Secondo alcune ricerche recenti, le donne artiste nei musei sono ancora poche. Negli Stati Uniti nel 2019, nei 18 musei più grandi in termini di numero di visitatori, l’87% degli artisti esposti nelle collezioni permanenti erano uomini. Allo stesso modo, in Francia, uno studio del 2021 elenca il 93,4% di artisti maschi nei cataloghi dei musei pubblici nazionali.

Si potrebbe replicare che negli ultimi tempi un buon numero di mostre europee è stato dedicato alle donne artiste. C’è però una differenza fondamentale: gli artisti maschi non hanno bisogno di essere associati a una categoria specifica per essere oggetto di mostre tematiche o monografiche. Per secoli hanno avuto quasi tutto lo spazio a disposizione. Per correggere questa disuguaglianza, si sta cercando di mettere in luce le donne creando mostre a loro dedicate.
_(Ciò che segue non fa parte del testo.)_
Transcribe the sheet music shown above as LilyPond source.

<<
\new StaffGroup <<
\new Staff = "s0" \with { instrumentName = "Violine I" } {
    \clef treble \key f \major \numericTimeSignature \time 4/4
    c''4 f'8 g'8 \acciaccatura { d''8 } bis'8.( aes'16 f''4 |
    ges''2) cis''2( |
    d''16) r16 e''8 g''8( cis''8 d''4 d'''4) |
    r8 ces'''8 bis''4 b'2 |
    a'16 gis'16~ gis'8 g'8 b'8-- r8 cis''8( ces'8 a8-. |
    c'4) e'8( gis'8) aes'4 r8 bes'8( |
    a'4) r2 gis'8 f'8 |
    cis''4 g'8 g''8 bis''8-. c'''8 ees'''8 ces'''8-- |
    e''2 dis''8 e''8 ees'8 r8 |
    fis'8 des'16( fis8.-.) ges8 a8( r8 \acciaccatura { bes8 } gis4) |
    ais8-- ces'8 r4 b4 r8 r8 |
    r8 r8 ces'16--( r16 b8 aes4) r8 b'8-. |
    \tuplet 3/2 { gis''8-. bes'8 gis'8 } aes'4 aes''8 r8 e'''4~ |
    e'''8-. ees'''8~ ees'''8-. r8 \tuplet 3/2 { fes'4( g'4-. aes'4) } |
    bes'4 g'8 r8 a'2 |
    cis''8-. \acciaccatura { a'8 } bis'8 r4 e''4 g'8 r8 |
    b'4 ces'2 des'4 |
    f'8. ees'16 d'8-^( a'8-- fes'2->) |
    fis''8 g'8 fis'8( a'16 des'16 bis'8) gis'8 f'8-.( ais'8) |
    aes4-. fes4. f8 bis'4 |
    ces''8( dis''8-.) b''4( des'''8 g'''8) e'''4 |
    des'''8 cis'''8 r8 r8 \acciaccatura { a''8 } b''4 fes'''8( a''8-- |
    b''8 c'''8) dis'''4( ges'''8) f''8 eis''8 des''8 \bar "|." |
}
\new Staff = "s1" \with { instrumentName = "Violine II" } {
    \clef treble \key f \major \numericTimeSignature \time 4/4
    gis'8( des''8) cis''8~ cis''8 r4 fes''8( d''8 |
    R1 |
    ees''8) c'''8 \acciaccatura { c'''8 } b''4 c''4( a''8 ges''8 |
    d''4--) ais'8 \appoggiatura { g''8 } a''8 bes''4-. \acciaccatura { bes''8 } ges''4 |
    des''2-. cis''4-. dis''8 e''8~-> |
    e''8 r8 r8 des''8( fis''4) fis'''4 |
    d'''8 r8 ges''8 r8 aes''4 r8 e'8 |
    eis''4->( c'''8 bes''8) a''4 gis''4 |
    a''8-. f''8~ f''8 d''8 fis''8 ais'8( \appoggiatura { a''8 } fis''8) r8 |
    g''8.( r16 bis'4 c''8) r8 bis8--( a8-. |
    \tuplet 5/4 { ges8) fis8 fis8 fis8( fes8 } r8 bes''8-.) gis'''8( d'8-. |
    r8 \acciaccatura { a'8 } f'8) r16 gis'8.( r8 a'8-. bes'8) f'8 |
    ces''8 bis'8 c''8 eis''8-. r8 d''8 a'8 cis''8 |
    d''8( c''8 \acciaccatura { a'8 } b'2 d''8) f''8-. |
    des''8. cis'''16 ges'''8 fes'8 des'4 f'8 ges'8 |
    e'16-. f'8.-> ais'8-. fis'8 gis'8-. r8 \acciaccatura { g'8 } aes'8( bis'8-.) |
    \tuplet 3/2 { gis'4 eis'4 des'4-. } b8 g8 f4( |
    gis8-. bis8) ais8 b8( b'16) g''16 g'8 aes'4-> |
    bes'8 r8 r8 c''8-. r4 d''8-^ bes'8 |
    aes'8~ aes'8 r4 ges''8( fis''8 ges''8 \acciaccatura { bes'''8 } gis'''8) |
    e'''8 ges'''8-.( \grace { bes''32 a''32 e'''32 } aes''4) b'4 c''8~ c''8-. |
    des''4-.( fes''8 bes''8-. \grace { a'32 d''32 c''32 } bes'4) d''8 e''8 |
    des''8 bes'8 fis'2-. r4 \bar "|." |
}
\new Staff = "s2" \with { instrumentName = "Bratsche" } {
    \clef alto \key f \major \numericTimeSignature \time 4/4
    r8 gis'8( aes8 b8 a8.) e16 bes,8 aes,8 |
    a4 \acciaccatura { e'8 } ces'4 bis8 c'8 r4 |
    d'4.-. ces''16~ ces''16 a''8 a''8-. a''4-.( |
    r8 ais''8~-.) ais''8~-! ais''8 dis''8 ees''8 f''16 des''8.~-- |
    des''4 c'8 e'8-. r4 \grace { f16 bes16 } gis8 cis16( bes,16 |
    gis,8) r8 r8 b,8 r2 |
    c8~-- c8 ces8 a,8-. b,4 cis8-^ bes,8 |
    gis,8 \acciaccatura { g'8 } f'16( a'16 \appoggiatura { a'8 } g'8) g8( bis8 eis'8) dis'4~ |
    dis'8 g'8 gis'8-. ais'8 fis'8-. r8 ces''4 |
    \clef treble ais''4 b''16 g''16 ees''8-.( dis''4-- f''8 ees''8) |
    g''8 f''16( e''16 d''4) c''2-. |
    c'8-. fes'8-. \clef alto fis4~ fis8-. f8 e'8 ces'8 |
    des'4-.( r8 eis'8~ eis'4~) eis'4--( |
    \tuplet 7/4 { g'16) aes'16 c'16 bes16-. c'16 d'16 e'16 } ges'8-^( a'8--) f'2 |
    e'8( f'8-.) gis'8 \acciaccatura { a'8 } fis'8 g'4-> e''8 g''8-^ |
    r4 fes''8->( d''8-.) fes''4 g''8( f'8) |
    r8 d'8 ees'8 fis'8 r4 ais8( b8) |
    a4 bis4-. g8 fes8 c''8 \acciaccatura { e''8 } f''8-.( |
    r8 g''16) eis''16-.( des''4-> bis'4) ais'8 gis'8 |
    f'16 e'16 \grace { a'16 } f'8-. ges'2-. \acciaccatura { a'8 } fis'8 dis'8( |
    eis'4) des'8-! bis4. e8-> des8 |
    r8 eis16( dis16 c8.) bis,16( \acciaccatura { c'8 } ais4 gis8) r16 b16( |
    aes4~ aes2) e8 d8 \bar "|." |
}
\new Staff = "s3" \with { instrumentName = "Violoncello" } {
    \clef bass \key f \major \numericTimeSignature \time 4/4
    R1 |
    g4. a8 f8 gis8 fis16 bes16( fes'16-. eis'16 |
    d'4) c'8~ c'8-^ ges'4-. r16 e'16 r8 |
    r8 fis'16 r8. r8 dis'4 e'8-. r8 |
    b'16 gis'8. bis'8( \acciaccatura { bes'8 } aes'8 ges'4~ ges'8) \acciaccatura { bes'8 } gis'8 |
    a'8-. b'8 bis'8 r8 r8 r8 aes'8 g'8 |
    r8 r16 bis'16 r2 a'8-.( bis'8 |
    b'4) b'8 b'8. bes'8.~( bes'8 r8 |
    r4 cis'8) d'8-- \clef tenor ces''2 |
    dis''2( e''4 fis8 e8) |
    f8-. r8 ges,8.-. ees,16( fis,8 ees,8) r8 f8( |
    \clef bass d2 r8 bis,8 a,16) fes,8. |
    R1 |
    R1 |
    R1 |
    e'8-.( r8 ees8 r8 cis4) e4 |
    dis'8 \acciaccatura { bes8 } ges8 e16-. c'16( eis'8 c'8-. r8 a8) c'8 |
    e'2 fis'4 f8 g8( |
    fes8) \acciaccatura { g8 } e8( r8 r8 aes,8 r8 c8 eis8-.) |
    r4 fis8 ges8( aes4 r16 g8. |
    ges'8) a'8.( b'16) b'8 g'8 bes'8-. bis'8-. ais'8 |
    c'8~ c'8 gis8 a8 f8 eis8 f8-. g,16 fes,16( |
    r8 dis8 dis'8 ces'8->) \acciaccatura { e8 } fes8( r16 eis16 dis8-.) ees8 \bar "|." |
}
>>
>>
Ma come ha sottolineato un articolo di Le quotidien de l’art nel 2021: “C’è il rischio che questo tipo di iniziativa metta insieme artisti che hanno poco in comune se non il loro genere, riducendoli alla stessa categoria”.

Perché le donne sono così raramente rappresentate nei musei? La difficoltà delle donne artiste a trovare il proprio posto nei cataloghi dei musei d’arte ricorda la difficoltà delle donne a sfondare il soffitto di cristallo nel mondo delle aziende. Ne scrive un articolo su The Conversation, che prova a dare una spiegazione al problema utilizzando questa chiave interpretativa.

Un primo elemento, spiegano le autrici Hager Jemel-Fornetty e Guergana Guintcheva, sembra essere legato agli stereotipi di genere, con la presunzione che le donne non siano adatte a creare arte “ufficiale”. Oggi l’accesso delle donne a posizioni strategiche nelle organizzazioni continua a dipendere fortemente dalla valutazione delle loro controparti maschili. Dagli anni ’70, numerosi studi hanno dimostrato che le caratteristiche “maschili” sono maggiormente associate al tipo di leader ideale. Nonostante l’aumento del numero di donne nelle aziende e nel mondo accademico, questi stereotipi sono relativamente stabili, soprattutto tra gli uomini che percepiscono le donne come inadatte a ricoprire posizioni manageriali strategiche.

La nostra istintiva associazione del genio artistico al genere maschile deriva da una più ampia tendenza a collegare i ruoli di leadership agli uomini – un fenomeno psicologico noto come “Think manager, think man”. Questa assimilazione uomo-leader, uomo-artista alimenta un circolo vizioso che allontana le donne dalle posizioni di potere nelle aziende e dai progetti ambiziosi nel mondo dell’arte.

Al di là del genere dell’arte, dell’opera e del talento, prosegue l’articolo, il riconoscimento e la qualità di un’opera dipendono molto dalle opportunità di incontro con il pubblico e dalle risorse finanziarie e umane a disposizione dell’artista. Una realtà che non è favorevole alle donne a causa del loro accesso limitato alle reti che consentono la condivisione di know-how, mezzi di produzione e strumenti di lavoro.

La disparità di accesso alle reti professionali e alle personalità influenti limita le opportunità di sviluppo, visibilità e riconoscimento delle donne artiste. Le reti sociali maschili, che generano solidarietà attiva, non hanno equivalenti femminili, o ne hanno solo di marginali.